ARTICLE:
....................
Whether faith has a future is contingent on the way we perceive our
own futures.
PAUL LAKELAND teaches at Fairfield University. He is the author of Postmodernity:
Christian Identity in a Fragmented Age.
It is certainly worth asking whether faith has a future; moreover, the question is one
we need to have the courage to address. A necessary preliminary to such a venture is to be
somewhat clearer about the meaning of the question -- and thus about the meaning of the
two important words here, "faith" and "future." It would probably not
be helpful to pursue a narrow understanding of faith in this project, the faith of some
particular tradition, still less the faith that I grew up knowing in Catholic
Lancashire. A more useful approach, or at least the one that will be entertained here, is
to look to a broader, less well-defined, and more all-encompassing idea of faith that
includes the faiths of all religious traditions and much of the faith of those who know
allegiance to none of them. Borrowing the words of Joe Appleyard of Boston College, in a
recent essay on the work of William Lynch, let us call faith "the primal force of
belief, promise and fidelity that shapes all existence and is not specifically
religious."(1)
....................
PROBLEM REQUIREMENTS:
Continue the essay on whether faith has a future, starting after its final sentence. The items after this point are separate material, apart from the essay on faith.

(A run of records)
....................
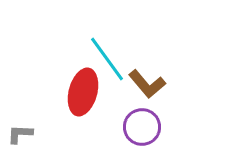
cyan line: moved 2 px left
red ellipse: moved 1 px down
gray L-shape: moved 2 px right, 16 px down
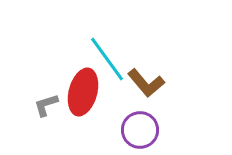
brown L-shape: moved 1 px left, 1 px up
purple circle: moved 2 px left, 3 px down
gray L-shape: moved 26 px right, 29 px up; rotated 20 degrees counterclockwise
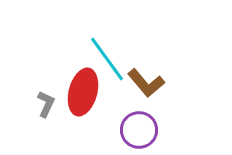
gray L-shape: moved 1 px up; rotated 132 degrees clockwise
purple circle: moved 1 px left
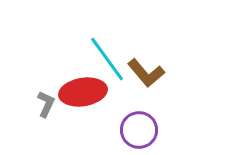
brown L-shape: moved 10 px up
red ellipse: rotated 66 degrees clockwise
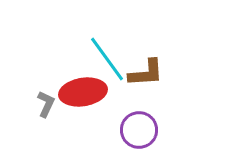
brown L-shape: rotated 54 degrees counterclockwise
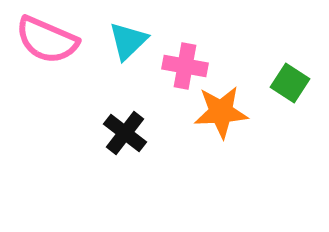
....................
EXERCISE ANSWER:
The key word in this working definition of faith is "force." Faith is a
primal force. It is not an attitude, or a set of opinions, or an ideology. It is the
imagination on the move. Faith is the dynamic element in life, what keeps us in process,
in becoming, in possibility. Faith is what keeps us alive. Religious people sometimes talk
about having faith in their tradition, but this can be misleading. There is no such thing
as faith in the past; there is certainly continuity of faith with those who in the past
were people of faith, although in that past their faith was, of course, faith in the
future. A faithful people is not marked by its jealous preservation of relics, but by its
oneness with the faith in the future that its own dead bequeathed to it. The fancy name
for this is anamnestic solidarity. Christians may know it as the communion of saints.
Either way, faith is the preservation of promise. It is a looking forward, not a looking
back. As one of the most remarkable men I ever knew was fond of saying, although he was by
no means the only one to whom this particular saying was attributed: "Tradition is
the living faith of the dead: traditionalism is the dead faith of the living."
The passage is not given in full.